PROVIDED PASSAGE:
IDU | Budgeting Forecasting and Reporting Solutions: November 2013

Monday, 25 November 2013

CPI has its place… That place is not the boardroom

As the end of the year approaches, we as business owners are once again faced with tough decisions about price increases for the new year. Every year, the dread appears around the same time as the Christmas decorations begin appearing in the malls and, for me at least, renewed frustration at the futility of using Consumer Price Index (CPI) as any kind of indicator of where inflation is at for business in the country.

According to Statistics South Africa, “The inflation rate is the change in the CPI for all items of the relevant month of the current year compared with the CPI for all items of the same month in the previous year expressed as a percentage.”

The clue should be in the name – it is a consumer price index – not a business price index. CPI is indeed a very good indication of the average South African consumer and household expense changes, though it is worth looking at who qualifies as the average South African in this context. According to the last census statistics in 2011, the average South African is a black 25 year old woman living in Gauteng, who attended but did not complete high school and has no tertiary education and is employed, but does not have much disposable income.

That said, the average professional person owning or managing or debating price changes for the companies we service, does not qualify as the average South African; and furthermore what we as a business spend our money on is nowhere near similar to what our average South African household spends their money on.

PROVIDED MATERIAL:
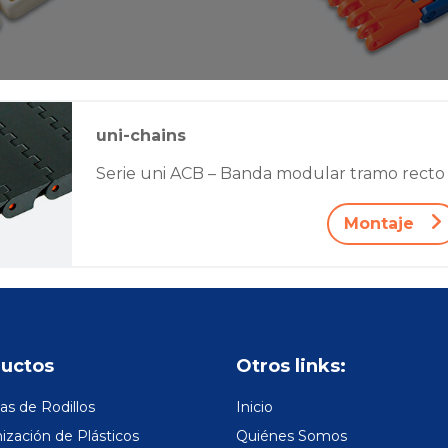
uni-chains
Serie uni ACB – Banda modular tramo recto
Montaje
uctos
Otros links:
s de Rodillos
Inicio
zación de Plásticos
Quiénes Somos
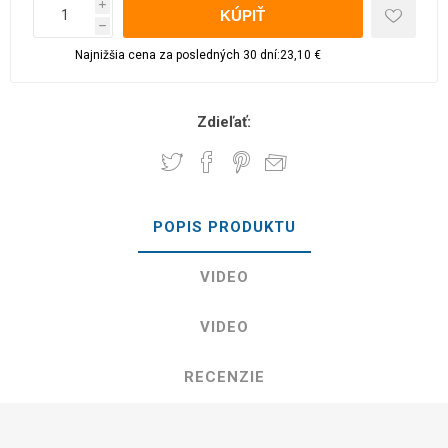
i
h
Najnižšia cena za posledných 30 dní:23,10 €
Zdieľať:
POPIS PRODUKTU
VIDEO
VIDEO
RECENZIE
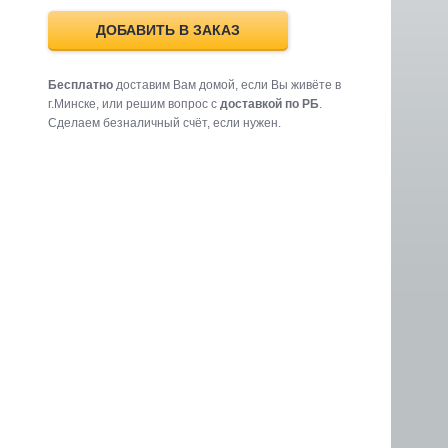
ДОБАВИТЬ В ЗАКАЗ
Бесплатно
доставим Вам домой, если Вы живёте в
г.Минске, или решим вопрос с
доставкой по РБ
.
Cделаем безналичный счёт, если нужен.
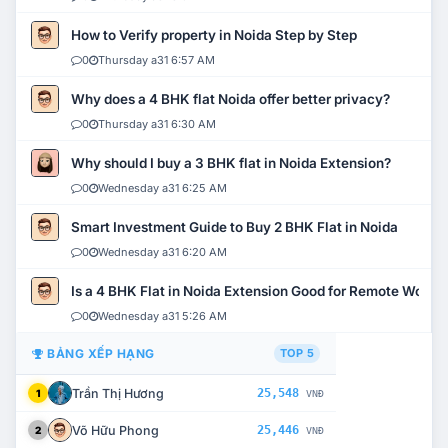
How to Verify property in Noida Step by Step
0
Thursday a31 6:57 AM
Why does a 4 BHK flat Noida offer better privacy?
0
Thursday a31 6:30 AM
Why should I buy a 3 BHK flat in Noida Extension?
0
Wednesday a31 6:25 AM
Smart Investment Guide to Buy 2 BHK Flat in Noida
0
Wednesday a31 6:20 AM
Is a 4 BHK Flat in Noida Extension Good for Remote Work?
0
Wednesday a31 5:26 AM
BẢNG XẾP HẠNG
TOP 5
Trần Thị Hương
25,548
1
VNĐ
Võ Hữu Phong
25,446
2
VNĐ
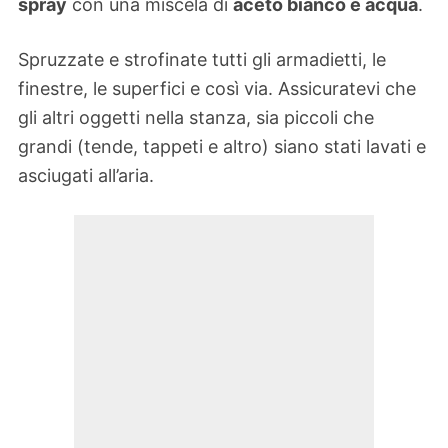
spray
con una miscela di
aceto bianco e acqua
.
Spruzzate e strofinate tutti gli armadietti, le
finestre, le superfici e così via. Assicuratevi che
gli altri oggetti nella stanza, sia piccoli che
grandi (tende, tappeti e altro) siano stati lavati e
asciugati all’aria.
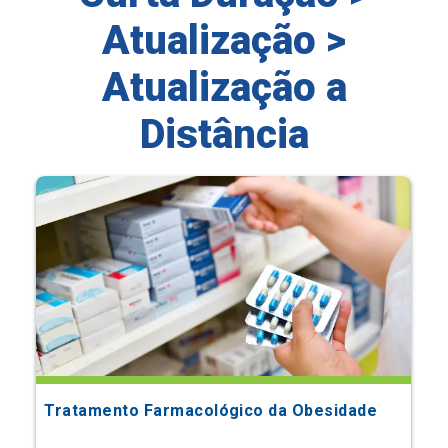
Atualização >
Atualização a
Distância
Tratamento Farmacológico da Obesidade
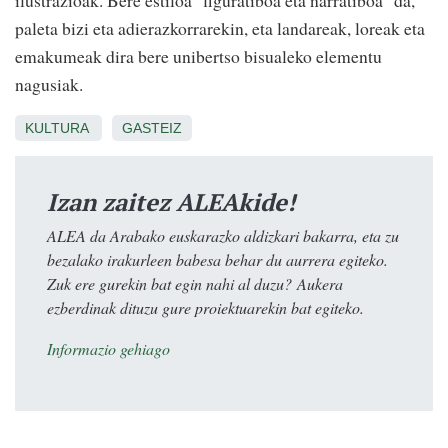
ilustrazioak. Bere estiloa "figuratiboa eta narratiboa" da,
paleta bizi eta adierazkorrarekin, eta landareak, loreak eta
emakumeak dira bere unibertso bisualeko elementu
nagusiak.
KULTURA
GASTEIZ
Izan zaitez ALEAkide!
ALEA da Arabako euskarazko aldizkari bakarra, eta zu
bezalako irakurleen babesa behar du aurrera egiteko.
Zuk ere gurekin bat egin nahi al duzu? Aukera
ezberdinak dituzu gure proiektuarekin bat egiteko.
Informazio gehiago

PROBLEMS TO SOLVE:
[A] Answer these about the post on the Consumer Price Index:
(i) In the Statistics South Africa definition, the CPI for a month of the current year is compared with the CPI for which month?
(ii) In what year was the census that the post cites?
(iii) In which province does the average South African live, according to that census?
[B] Write the next part of the post on the Consumer Price Index, picking up after its final sentence.

ANSWER LIST:
[A]
(i) The same month in the previous year.
(ii) 2011.
(iii) Gauteng.

[B]
There are 12 categories that are monitored monthly in order to compile the CPI basket and those 12 categories are also weighted to reflect the percentage of monthly expenditure on them. Give a little thought as to which of these are relevant to your business in substantial weighting – Food and non-alcoholic beverages; alcoholic beverages and tobacco; clothing and footwear; housing and utilities; household content and services; health; transport; communication; recreation and culture; education; restaurants and hotels and “miscellaneous goods and services”.

As a business, maybe 25% of the items are relevant to our costs and even then, the weighting they are given in a consumer context is not in line with the weighting they have in a business context. A quick glance at electricity and communications which are weighted as low expenditures to the average consumer (4.1% and 2.6% respectively) clearly illustrates this disparity, as they are generally a significant percentage of a business’s monthly expenditure.

Not to mention the glaring absence of salaries, that in the service industry could be anywhere up to 85% of a business’s expenses. There are not many highly skilled employees that will stay with a company for a salary increase that is in line with or less than that of inflation and, in most cases the expected increase is far higher. Inflation for 2013 is currently sitting at 6% (as of September’s CPI announcement); if your expenses are comprised of even 50% salaries and your staff expects a minimum of a 10% increase at the end of the year, there is no chance your cost increase can be 6% - your business could simply not sustain itself.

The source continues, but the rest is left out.